**Aim**
Collect every line in the listing below that contains the string "liver", treating uppercase and lowercase as different, and copy each such line in full.

**Extracted data**
## begin

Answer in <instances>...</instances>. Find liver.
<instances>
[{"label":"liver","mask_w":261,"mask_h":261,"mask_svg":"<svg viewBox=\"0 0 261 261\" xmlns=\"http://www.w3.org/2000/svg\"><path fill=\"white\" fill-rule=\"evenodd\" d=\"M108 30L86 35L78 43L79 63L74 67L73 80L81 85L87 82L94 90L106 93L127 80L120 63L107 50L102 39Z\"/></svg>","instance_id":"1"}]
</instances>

## end
## begin

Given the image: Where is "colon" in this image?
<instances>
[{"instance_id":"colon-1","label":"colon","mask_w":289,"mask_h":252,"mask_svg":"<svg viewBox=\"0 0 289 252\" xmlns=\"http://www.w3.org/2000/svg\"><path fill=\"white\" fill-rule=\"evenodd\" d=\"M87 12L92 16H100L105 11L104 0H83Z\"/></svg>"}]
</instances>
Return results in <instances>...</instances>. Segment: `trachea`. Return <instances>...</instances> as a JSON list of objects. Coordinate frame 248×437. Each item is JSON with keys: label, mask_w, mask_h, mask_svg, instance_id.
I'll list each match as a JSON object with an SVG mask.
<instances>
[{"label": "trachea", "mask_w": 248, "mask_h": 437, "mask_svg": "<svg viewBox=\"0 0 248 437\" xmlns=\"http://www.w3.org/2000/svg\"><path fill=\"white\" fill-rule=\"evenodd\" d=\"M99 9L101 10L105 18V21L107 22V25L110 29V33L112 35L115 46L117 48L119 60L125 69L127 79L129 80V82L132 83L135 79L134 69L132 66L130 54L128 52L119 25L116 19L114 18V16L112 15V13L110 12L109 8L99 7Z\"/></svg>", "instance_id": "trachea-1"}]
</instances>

## end

**Finished answer**
Answer in <instances>...</instances>. Find liver.
[{"label":"liver","mask_w":261,"mask_h":261,"mask_svg":"<svg viewBox=\"0 0 261 261\" xmlns=\"http://www.w3.org/2000/svg\"><path fill=\"white\" fill-rule=\"evenodd\" d=\"M108 30L86 35L78 43L79 63L74 67L73 80L81 85L87 82L94 90L106 93L127 80L120 63L107 50L102 39Z\"/></svg>","instance_id":"1"}]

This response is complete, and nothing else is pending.